How to calculate the integral $\int\frac{1}{\sqrt{(x^2+8)^3}}dx$?

Question

I need to solve something like this $$\int\frac{1}{\sqrt{(x^2+8)^3}}dx$$

Wolfram alpha says the solution is $$\frac{x}{8\sqrt{x^2+8}} + c$$

The problem is that the integrand is obtained by the quotient rule: $$\bigg(\frac{g(x)}{h(x)}\bigg)'=\frac{g'(x)h(x)-g(x)h'(x)}{h^2(x)}$$ $$\bigg(\frac{x}{8\sqrt{x^2+8}}\bigg)'=\frac{1}{8}\cdot\frac{\sqrt{x^2+8}-\frac{x^2}{\sqrt{x^2+8}}}{x^2+8}=\frac{1}{8}\cdot\frac{\frac{x^2+8-x^2}{\sqrt{x^2+8}}}{x^2+8}=\frac{1}{8}\cdot\frac{8}{\sqrt{(x^2+8)^3}}=\frac{1}{\sqrt{(x^2+8)^3}}$$ It there a way to extract the solution from these types of integrals which argument is born from the easy quotient rule?

Answer 1

substitute $$x=2\sqrt{2}\tan(u)$$ then we get $$dx=2\sqrt{2}\sec^2(u)du$$

Answer 2

It there a way to extract the solution from these types of integrals which argument is born from the easy quotient rule?

None that I know of.
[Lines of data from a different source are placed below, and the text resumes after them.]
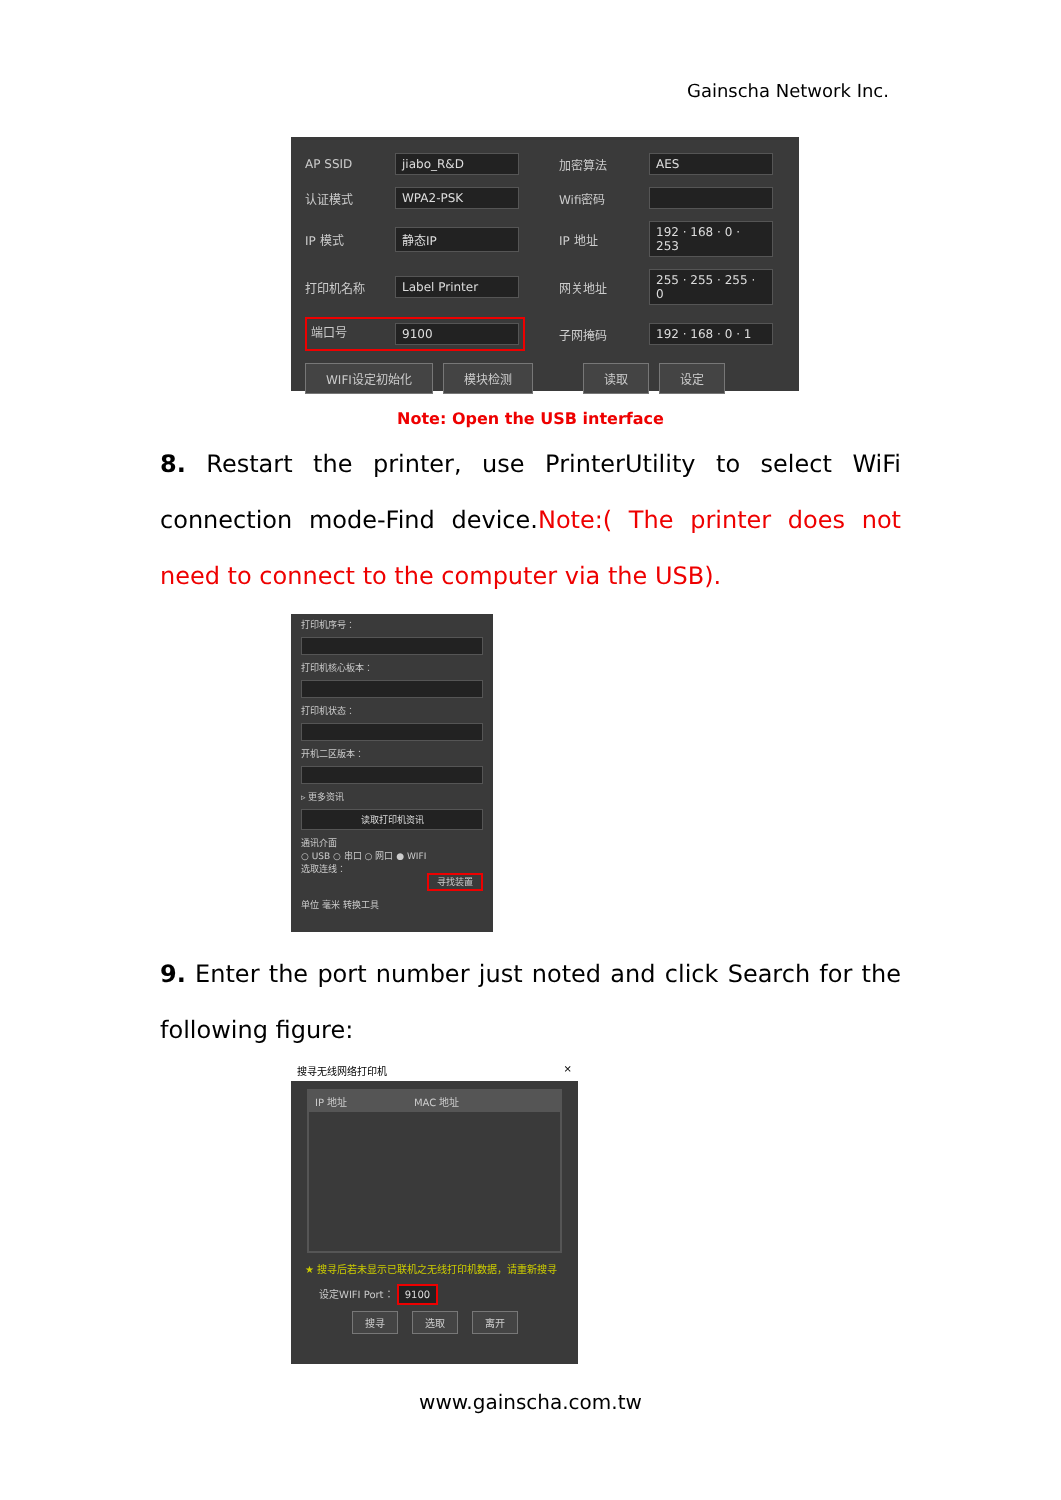Gainscha Network Inc.
AP SSID jiabo_R&D 加密算法 AES
认证模式 WPA2-PSK Wifi密码
IP 模式 静态IP IP 地址 192 · 168 · 0 · 253
打印机名称 Label Printer 网关地址 255 · 255 · 255 · 0
端口号 9100 子网掩码 192 · 168 · 0 · 1
WIFI设定初始化 模块检测 读取 设定
Note: Open the USB interface
8. Restart the printer, use PrinterUtility to select WiFi connection mode-Find device.Note:( The printer does not need to connect to the computer via the USB).
打印机序号：
打印机核心板本：
打印机状态：
开机二区版本：
▹ 更多资讯
读取打印机资讯
通讯介面
○ USB ○ 串口 ○ 网口 ● WIFI
选取连线：
寻找装置
单位 毫米 转换工具
9. Enter the port number just noted and click Search for the following figure:
搜寻无线网络打印机 ×
IP 地址 MAC 地址
★ 搜寻后若未显示已联机之无线打印机数据，请重新搜寻
设定WIFI Port： 9100
搜寻 选取 离开
www.gainscha.com.tw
You just see it or maybe make a lucky substitution.

Alternatively, you can take a look at Euler substitutions, which will work in this case and can help for quite a lot of hand-made integrals for homeworks.

Answer 3

I don't know of any general formula for the quotient rule.
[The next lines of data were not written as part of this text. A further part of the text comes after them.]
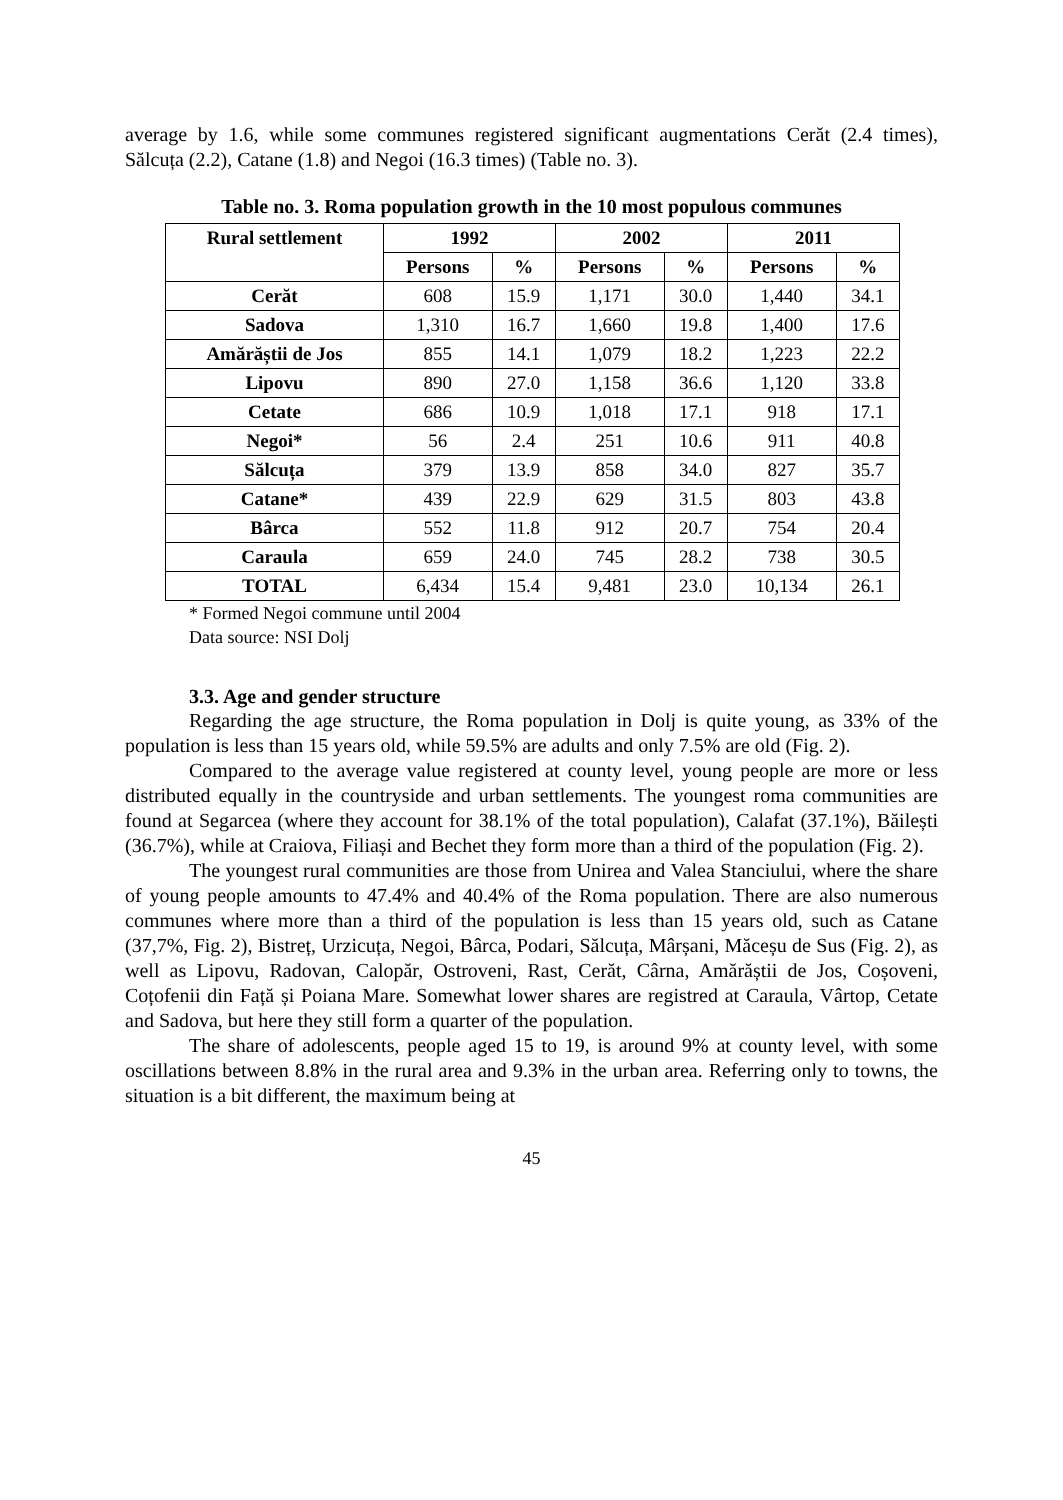average by 1.6, while some communes registered significant augmentations Cerăt (2.4 times), Sălcuța (2.2), Catane (1.8) and Negoi (16.3 times) (Table no. 3).
Table no. 3. Roma population growth in the 10 most populous communes
| Rural settlement | 1992 | | 2002 | | 2011 | |
| --- | --- | --- | --- | --- | --- | --- |
| | Persons | % | Persons | % | Persons | % |
| Cerăt | 608 | 15.9 | 1,171 | 30.0 | 1,440 | 34.1 |
| Sadova | 1,310 | 16.7 | 1,660 | 19.8 | 1,400 | 17.6 |
| Amărăștii de Jos | 855 | 14.1 | 1,079 | 18.2 | 1,223 | 22.2 |
| Lipovu | 890 | 27.0 | 1,158 | 36.6 | 1,120 | 33.8 |
| Cetate | 686 | 10.9 | 1,018 | 17.1 | 918 | 17.1 |
| Negoi* | 56 | 2.4 | 251 | 10.6 | 911 | 40.8 |
| Sălcuța | 379 | 13.9 | 858 | 34.0 | 827 | 35.7 |
| Catane* | 439 | 22.9 | 629 | 31.5 | 803 | 43.8 |
| Bârca | 552 | 11.8 | 912 | 20.7 | 754 | 20.4 |
| Caraula | 659 | 24.0 | 745 | 28.2 | 738 | 30.5 |
| TOTAL | 6,434 | 15.4 | 9,481 | 23.0 | 10,134 | 26.1 |
* Formed Negoi commune until 2004
Data source: NSI Dolj
3.3. Age and gender structure
Regarding the age structure, the Roma population in Dolj is quite young, as 33% of the population is less than 15 years old, while 59.5% are adults and only 7.5% are old (Fig. 2).
Compared to the average value registered at county level, young people are more or less distributed equally in the countryside and urban settlements. The youngest roma communities are found at Segarcea (where they account for 38.1% of the total population), Calafat (37.1%), Băilești (36.7%), while at Craiova, Filiași and Bechet they form more than a third of the population (Fig. 2).
The youngest rural communities are those from Unirea and Valea Stanciului, where the share of young people amounts to 47.4% and 40.4% of the Roma population. There are also numerous communes where more than a third of the population is less than 15 years old, such as Catane (37,7%, Fig. 2), Bistreț, Urzicuța, Negoi, Bârca, Podari, Sălcuța, Mârșani, Măceșu de Sus (Fig. 2), as well as Lipovu, Radovan, Calopăr, Ostroveni, Rast, Cerăt, Cârna, Amărăștii de Jos, Coșoveni, Coțofenii din Față și Poiana Mare. Somewhat lower shares are registred at Caraula, Vârtop, Cetate and Sadova, but here they still form a quarter of the population.
The share of adolescents, people aged 15 to 19, is around 9% at county level, with some oscillations between 8.8% in the rural area and 9.3% in the urban area. Referring only to towns, the situation is a bit different, the maximum being at
45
But for an integral of the form $$\int \frac{dx}{\left(ax^n+b\right)^{k}}$$ You can try the following substitutions:

1. If $n=1$, put $u=ax+b$. ($n=0$ is trivial.)
2. If $n=2$, put $x=\left(\frac{b}{a}\right)^\frac{1}{n} tan u$.
3. If $n\ge 3$, put $x=\left(\frac{b}{a}\right)^\frac{1}{n} u$ and then factorise the polynomial in the denominator into linear and quadratic terms and then, after using the method of partial fractions to separate the terms, apply 1 and 2 as above.

This is just a general procedure, and may not be applicable always. Some problems will possess solutions obtained only by special methods.

Hope this helps.

Answer 4

As mentioned in another answer, the solution to the given integral can be found by making a substitution with a trigonometric function, then integrating, calculating, substituting back and simplifying.
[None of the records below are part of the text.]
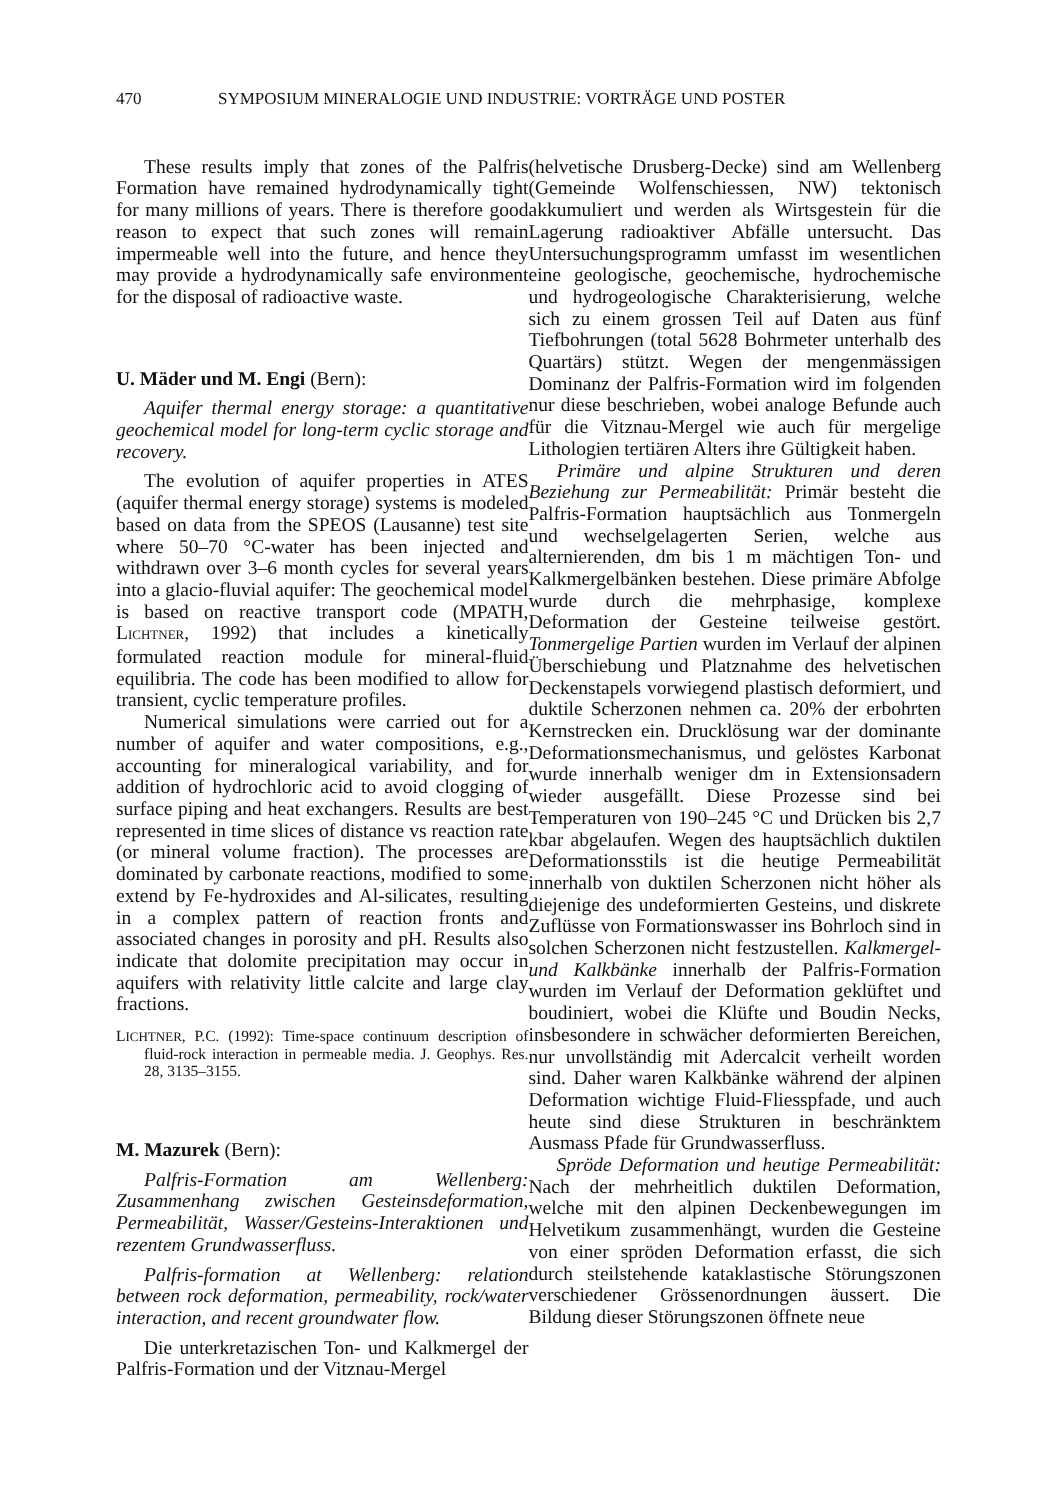470 SYMPOSIUM MINERALOGIE UND INDUSTRIE: VORTRÄGE UND POSTER
These results imply that zones of the Palfris Formation have remained hydrodynamically tight for many millions of years. There is therefore good reason to expect that such zones will remain impermeable well into the future, and hence they may provide a hydrodynamically safe environment for the disposal of radioactive waste.
U. Mäder und M. Engi (Bern):
Aquifer thermal energy storage: a quantitative geochemical model for long-term cyclic storage and recovery.
The evolution of aquifer properties in ATES (aquifer thermal energy storage) systems is modeled based on data from the SPEOS (Lausanne) test site where 50–70 °C-water has been injected and withdrawn over 3–6 month cycles for several years into a glacio-fluvial aquifer: The geochemical model is based on reactive transport code (MPATH, LICHTNER, 1992) that includes a kinetically formulated reaction module for mineral-fluid equilibria. The code has been modified to allow for transient, cyclic temperature profiles.
Numerical simulations were carried out for a number of aquifer and water compositions, e.g., accounting for mineralogical variability, and for addition of hydrochloric acid to avoid clogging of surface piping and heat exchangers. Results are best represented in time slices of distance vs reaction rate (or mineral volume fraction). The processes are dominated by carbonate reactions, modified to some extend by Fe-hydroxides and Al-silicates, resulting in a complex pattern of reaction fronts and associated changes in porosity and pH. Results also indicate that dolomite precipitation may occur in aquifers with relativity little calcite and large clay fractions.
LICHTNER, P.C. (1992): Time-space continuum description of fluid-rock interaction in permeable media. J. Geophys. Res. 28, 3135–3155.
M. Mazurek (Bern):
Palfris-Formation am Wellenberg: Zusammenhang zwischen Gesteinsdeformation, Permeabilität, Wasser/Gesteins-Interaktionen und rezentem Grundwasserfluss.
Palfris-formation at Wellenberg: relation between rock deformation, permeability, rock/water interaction, and recent groundwater flow.
Die unterkretazischen Ton- und Kalkmergel der Palfris-Formation und der Vitznau-Mergel
(helvetische Drusberg-Decke) sind am Wellenberg (Gemeinde Wolfenschiessen, NW) tektonisch akkumuliert und werden als Wirtsgestein für die Lagerung radioaktiver Abfälle untersucht. Das Untersuchungsprogramm umfasst im wesentlichen eine geologische, geochemische, hydrochemische und hydrogeologische Charakterisierung, welche sich zu einem grossen Teil auf Daten aus fünf Tiefbohrungen (total 5628 Bohrmeter unterhalb des Quartärs) stützt. Wegen der mengenmässigen Dominanz der Palfris-Formation wird im folgenden nur diese beschrieben, wobei analoge Befunde auch für die Vitznau-Mergel wie auch für mergelige Lithologien tertiären Alters ihre Gültigkeit haben.
Primäre und alpine Strukturen und deren Beziehung zur Permeabilität: Primär besteht die Palfris-Formation hauptsächlich aus Tonmergeln und wechselgelagerten Serien, welche aus alternierenden, dm bis 1 m mächtigen Ton- und Kalkmergelbänken bestehen. Diese primäre Abfolge wurde durch die mehrphasige, komplexe Deformation der Gesteine teilweise gestört. Tonmergelige Partien wurden im Verlauf der alpinen Überschiebung und Platznahme des helvetischen Deckenstapels vorwiegend plastisch deformiert, und duktile Scherzonen nehmen ca. 20% der erbohrten Kernstrecken ein. Drucklösung war der dominante Deformationsmechanismus, und gelöstes Karbonat wurde innerhalb weniger dm in Extensionsadern wieder ausgefällt. Diese Prozesse sind bei Temperaturen von 190–245 °C und Drücken bis 2,7 kbar abgelaufen. Wegen des hauptsächlich duktilen Deformationsstils ist die heutige Permeabilität innerhalb von duktilen Scherzonen nicht höher als diejenige des undeformierten Gesteins, und diskrete Zuflüsse von Formationswasser ins Bohrloch sind in solchen Scherzonen nicht festzustellen. Kalkmergel- und Kalkbänke innerhalb der Palfris-Formation wurden im Verlauf der Deformation geklüftet und boudiniert, wobei die Klüfte und Boudin Necks, insbesondere in schwächer deformierten Bereichen, nur unvollständig mit Adercalcit verheilt worden sind. Daher waren Kalkbänke während der alpinen Deformation wichtige Fluid-Fliesspfade, und auch heute sind diese Strukturen in beschränktem Ausmass Pfade für Grundwasserfluss.
Spröde Deformation und heutige Permeabilität: Nach der mehrheitlich duktilen Deformation, welche mit den alpinen Deckenbewegungen im Helvetikum zusammenhängt, wurden die Gesteine von einer spröden Deformation erfasst, die sich durch steilstehende kataklastische Störungszonen verschiedener Grössenordnungen äussert. Die Bildung dieser Störungszonen öffnete neue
For a general integral of the form

$I =\displaystyle \int \frac{1}{\left(a x^n+b\right)^p} \, dx$ ,

the solution can be obtained with the help of Mathematica in terms of a special function:

$\displaystyle I = x \left(a x^n+b\right)^{-p} \left(\frac{a x^n}{b}+1\right)^p \, _2F_1\left(\frac{1}{n},p;1+\frac{1}{n};-\frac{a x^n}{b}\right)+C$,

where $\, _2F_1(a,b;c;z)$ is the Gaussian hypergeometric function.

The integral in this question is the special case where

$a =1, b = 8, n = 2,p =3/2$

A function can be defined with Mathematica:

solh[a_, b_, n_, 
   p_] = (x*(1 + (a*x^n)/b)^p*
     Hypergeometric2F1[1/n, p, 1 + 1/n, -((a*x^n)/b)])/
       (b + a*x^n)^p; 

Then taking the special values for the integral in this question:

FullSimplify[solh[1, 8, 2, 3/2]]

It can be verified that the solution is

$\displaystyle \frac{x}{8\sqrt{x^2+8}} + constant$